» Your objective
Could you copy out every line of the records below, leaving each one unchanged?

» Given data
┌──

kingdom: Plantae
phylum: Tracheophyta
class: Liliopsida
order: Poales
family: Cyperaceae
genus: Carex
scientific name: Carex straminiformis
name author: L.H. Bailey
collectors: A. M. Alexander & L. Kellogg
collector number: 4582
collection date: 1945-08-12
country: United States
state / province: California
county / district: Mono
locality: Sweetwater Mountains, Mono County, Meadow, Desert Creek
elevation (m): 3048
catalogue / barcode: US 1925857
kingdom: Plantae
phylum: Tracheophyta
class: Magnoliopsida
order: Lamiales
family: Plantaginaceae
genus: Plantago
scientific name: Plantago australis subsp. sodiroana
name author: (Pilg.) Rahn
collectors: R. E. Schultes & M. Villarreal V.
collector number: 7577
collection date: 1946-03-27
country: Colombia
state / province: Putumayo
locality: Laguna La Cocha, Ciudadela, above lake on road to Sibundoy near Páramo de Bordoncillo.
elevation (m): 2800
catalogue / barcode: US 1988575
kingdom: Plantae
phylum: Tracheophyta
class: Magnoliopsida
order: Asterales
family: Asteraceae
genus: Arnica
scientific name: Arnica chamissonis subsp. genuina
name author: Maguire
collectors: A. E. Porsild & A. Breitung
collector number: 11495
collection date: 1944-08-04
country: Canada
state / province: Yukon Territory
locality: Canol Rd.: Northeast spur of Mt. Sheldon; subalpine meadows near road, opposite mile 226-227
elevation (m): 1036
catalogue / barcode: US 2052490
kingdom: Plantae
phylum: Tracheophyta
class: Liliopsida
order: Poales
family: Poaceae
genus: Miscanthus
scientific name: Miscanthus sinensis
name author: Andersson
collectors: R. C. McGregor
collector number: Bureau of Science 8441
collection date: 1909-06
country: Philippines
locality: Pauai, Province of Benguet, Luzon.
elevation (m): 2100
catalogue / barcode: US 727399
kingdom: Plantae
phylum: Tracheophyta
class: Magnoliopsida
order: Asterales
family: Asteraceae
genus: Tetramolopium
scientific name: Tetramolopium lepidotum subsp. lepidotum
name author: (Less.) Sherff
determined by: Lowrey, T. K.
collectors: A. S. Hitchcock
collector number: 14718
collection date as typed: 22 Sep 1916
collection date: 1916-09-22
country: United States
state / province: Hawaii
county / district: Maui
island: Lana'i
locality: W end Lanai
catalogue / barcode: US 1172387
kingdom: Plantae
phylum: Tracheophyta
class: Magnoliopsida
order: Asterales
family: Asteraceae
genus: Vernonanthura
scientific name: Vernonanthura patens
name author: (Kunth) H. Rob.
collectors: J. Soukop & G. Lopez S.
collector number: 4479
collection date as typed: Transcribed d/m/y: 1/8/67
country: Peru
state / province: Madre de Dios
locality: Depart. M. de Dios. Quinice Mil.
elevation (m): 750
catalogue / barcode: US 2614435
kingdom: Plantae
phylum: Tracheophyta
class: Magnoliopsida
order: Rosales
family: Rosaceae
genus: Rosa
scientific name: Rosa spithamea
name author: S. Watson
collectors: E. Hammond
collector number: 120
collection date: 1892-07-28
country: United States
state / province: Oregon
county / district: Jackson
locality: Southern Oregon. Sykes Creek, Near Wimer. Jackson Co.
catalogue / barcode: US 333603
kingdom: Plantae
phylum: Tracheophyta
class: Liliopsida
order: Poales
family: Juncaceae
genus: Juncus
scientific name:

└──

» Output of the task
kingdom: Plantae
phylum: Tracheophyta
class: Liliopsida
order: Poales
family: Cyperaceae
genus: Carex
scientific name: Carex straminiformis
name author: L.H. Bailey
collectors: A. M. Alexander & L. Kellogg
collector number: 4582
collection date: 1945-08-12
country: United States
state / province: California
county / district: Mono
locality: Sweetwater Mountains, Mono County, Meadow, Desert Creek
elevation (m): 3048
catalogue / barcode: US 1925857
kingdom: Plantae
phylum: Tracheophyta
class: Magnoliopsida
order: Lamiales
family: Plantaginaceae
genus: Plantago
scientific name: Plantago australis subsp. sodiroana
name author: (Pilg.) Rahn
collectors: R. E. Schultes & M. Villarreal V.
collector number: 7577
collection date: 1946-03-27
country: Colombia
state / province: Putumayo
locality: Laguna La Cocha, Ciudadela, above lake on road to Sibundoy near Páramo de Bordoncillo.
elevation (m): 2800
catalogue / barcode: US 1988575
kingdom: Plantae
phylum: Tracheophyta
class: Magnoliopsida
order: Asterales
family: Asteraceae
genus: Arnica
scientific name: Arnica chamissonis subsp. genuina
name author: Maguire
collectors: A. E. Porsild & A. Breitung
collector number: 11495
collection date: 1944-08-04
country: Canada
state / province: Yukon Territory
locality: Canol Rd.: Northeast spur of Mt. Sheldon; subalpine meadows near road, opposite mile 226-227
elevation (m): 1036
catalogue / barcode: US 2052490
kingdom: Plantae
phylum: Tracheophyta
class: Liliopsida
order: Poales
family: Poaceae
genus: Miscanthus
scientific name: Miscanthus sinensis
name author: Andersson
collectors: R. C. McGregor
collector number: Bureau of Science 8441
collection date: 1909-06
country: Philippines
locality: Pauai, Province of Benguet, Luzon.
elevation (m): 2100
catalogue / barcode: US 727399
kingdom: Plantae
phylum: Tracheophyta
class: Magnoliopsida
order: Asterales
family: Asteraceae
genus: Tetramolopium
scientific name: Tetramolopium lepidotum subsp. lepidotum
name author: (Less.) Sherff
determined by: Lowrey, T. K.
collectors: A. S. Hitchcock
collector number: 14718
collection date as typed: 22 Sep 1916
collection date: 1916-09-22
country: United States
state / province: Hawaii
county / district: Maui
island: Lana'i
locality: W end Lanai
catalogue / barcode: US 1172387
kingdom: Plantae
phylum: Tracheophyta
class: Magnoliopsida
order: Asterales
family: Asteraceae
genus: Vernonanthura
scientific name: Vernonanthura patens
name author: (Kunth) H. Rob.
collectors: J. Soukop & G. Lopez S.
collector number: 4479
collection date as typed: Transcribed d/m/y: 1/8/67
country: Peru
state / province: Madre de Dios
locality: Depart. M. de Dios. Quinice Mil.
elevation (m): 750
catalogue / barcode: US 2614435
kingdom: Plantae
phylum: Tracheophyta
class: Magnoliopsida
order: Rosales
family: Rosaceae
genus: Rosa
scientific name: Rosa spithamea
name author: S. Watson
collectors: E. Hammond
collector number: 120
collection date: 1892-07-28
country: United States
state / province: Oregon
county / district: Jackson
locality: Southern Oregon. Sykes Creek, Near Wimer. Jackson Co.
catalogue / barcode: US 333603
kingdom: Plantae
phylum: Tracheophyta
class: Liliopsida
order: Poales
family: Juncaceae
genus: Juncus
scientific name:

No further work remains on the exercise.